== DATA LISTING ==

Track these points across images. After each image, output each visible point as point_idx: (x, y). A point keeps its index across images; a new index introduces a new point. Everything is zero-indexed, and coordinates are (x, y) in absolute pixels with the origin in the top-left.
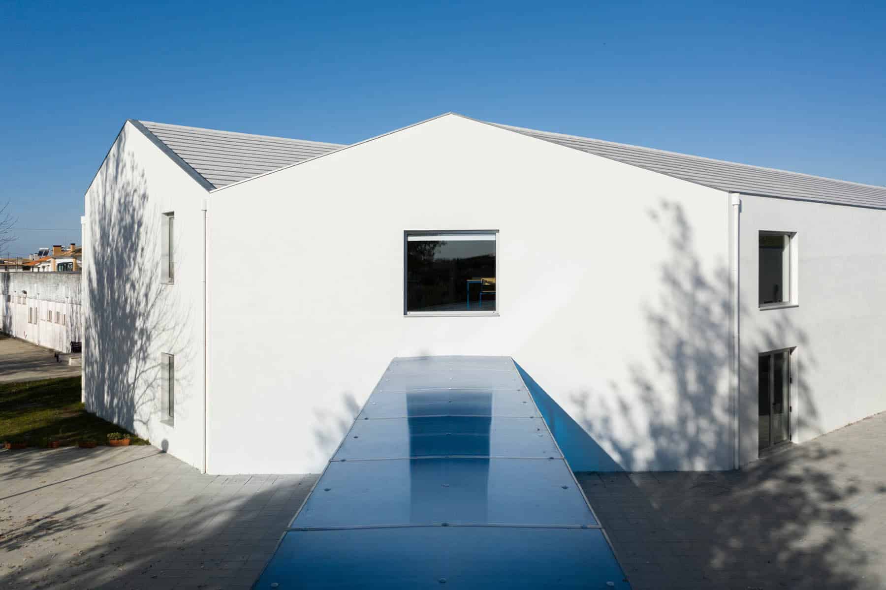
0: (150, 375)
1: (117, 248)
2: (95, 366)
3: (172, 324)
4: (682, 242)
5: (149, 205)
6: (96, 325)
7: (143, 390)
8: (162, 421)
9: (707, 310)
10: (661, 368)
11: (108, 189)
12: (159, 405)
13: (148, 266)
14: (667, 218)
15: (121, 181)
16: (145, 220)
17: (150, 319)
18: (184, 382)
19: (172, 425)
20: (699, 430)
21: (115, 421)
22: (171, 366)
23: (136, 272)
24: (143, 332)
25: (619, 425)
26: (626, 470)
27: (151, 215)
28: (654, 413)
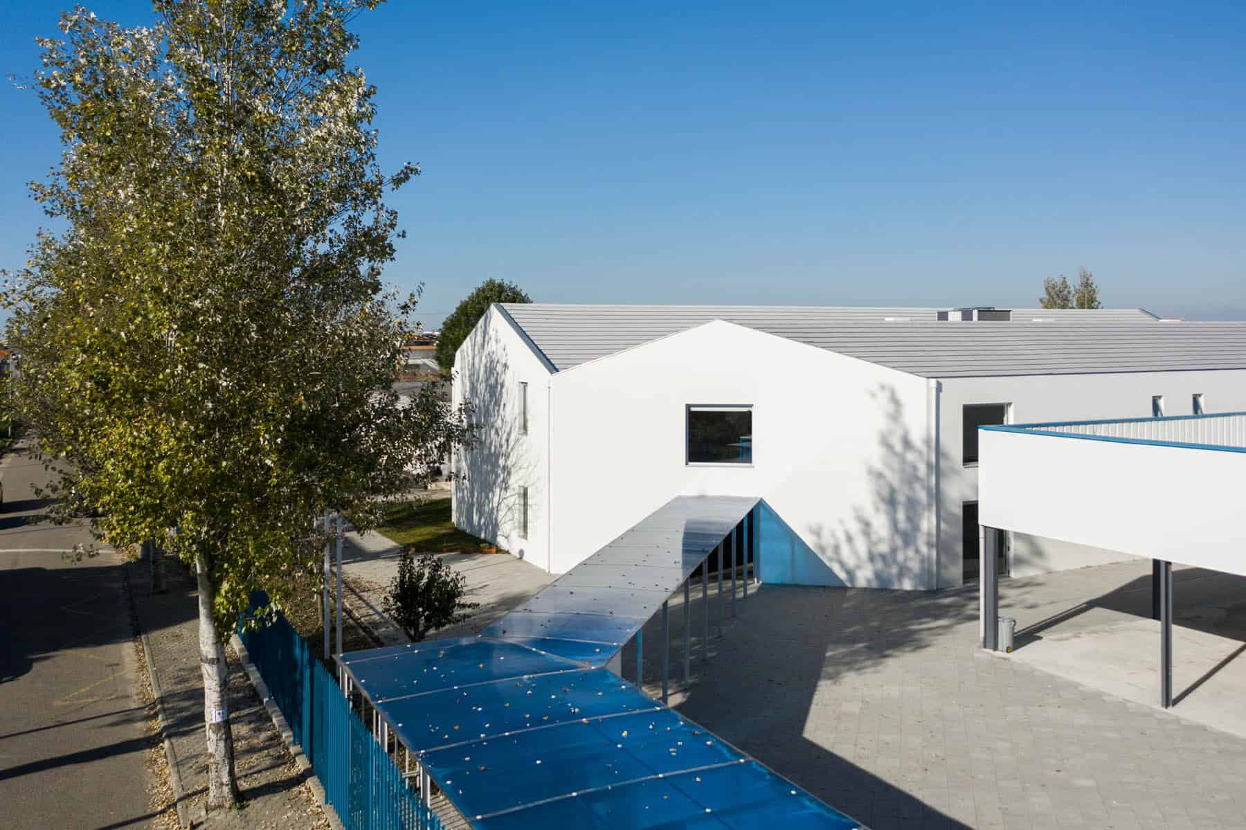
0: (511, 501)
1: (484, 401)
2: (465, 492)
3: (526, 465)
4: (896, 414)
5: (509, 372)
6: (466, 459)
7: (504, 513)
8: (519, 536)
9: (915, 468)
10: (877, 510)
11: (476, 352)
12: (517, 524)
13: (508, 418)
14: (883, 397)
15: (488, 349)
16: (506, 384)
17: (510, 459)
18: (534, 507)
19: (526, 539)
20: (907, 558)
21: (483, 536)
22: (525, 495)
23: (499, 422)
24: (504, 468)
25: (845, 552)
26: (849, 585)
27: (510, 381)
28: (871, 544)
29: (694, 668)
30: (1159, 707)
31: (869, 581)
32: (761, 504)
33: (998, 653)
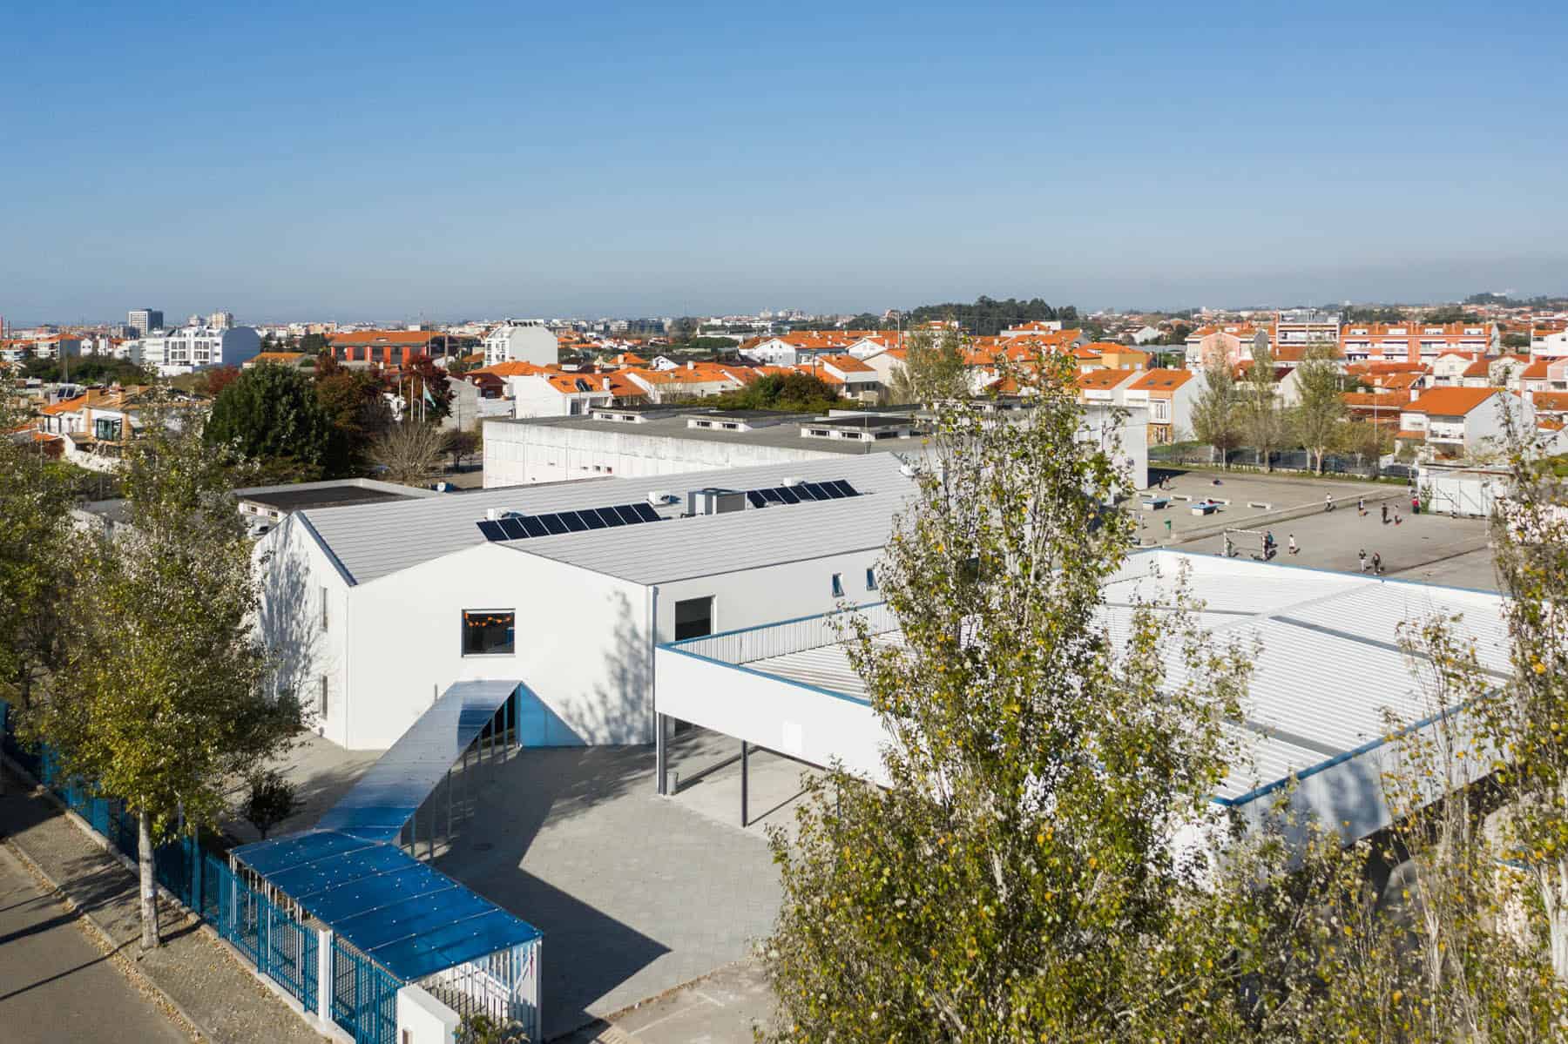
0: (311, 684)
3: (327, 657)
4: (626, 613)
5: (310, 575)
7: (305, 694)
8: (320, 715)
9: (639, 652)
10: (612, 685)
11: (278, 548)
12: (317, 705)
13: (310, 615)
14: (617, 601)
15: (289, 551)
16: (308, 584)
17: (311, 649)
18: (334, 695)
19: (326, 718)
20: (633, 720)
22: (325, 683)
23: (301, 615)
24: (305, 656)
25: (588, 719)
26: (589, 744)
27: (312, 584)
28: (607, 711)
29: (455, 828)
30: (740, 827)
31: (605, 739)
32: (521, 685)
33: (666, 797)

===

● EXERCISE DIRECTIONS
Using the records above, restate word for word the lines from the one with "10: (661, 368)" through the one with "27: (151, 215)", both included.

● ANSWER SPACE
10: (661, 368)
11: (108, 189)
12: (159, 405)
13: (148, 266)
14: (667, 218)
15: (121, 181)
16: (145, 220)
17: (150, 319)
18: (184, 382)
19: (172, 425)
20: (699, 430)
21: (115, 421)
22: (171, 366)
23: (136, 272)
24: (143, 332)
25: (619, 425)
26: (626, 470)
27: (151, 215)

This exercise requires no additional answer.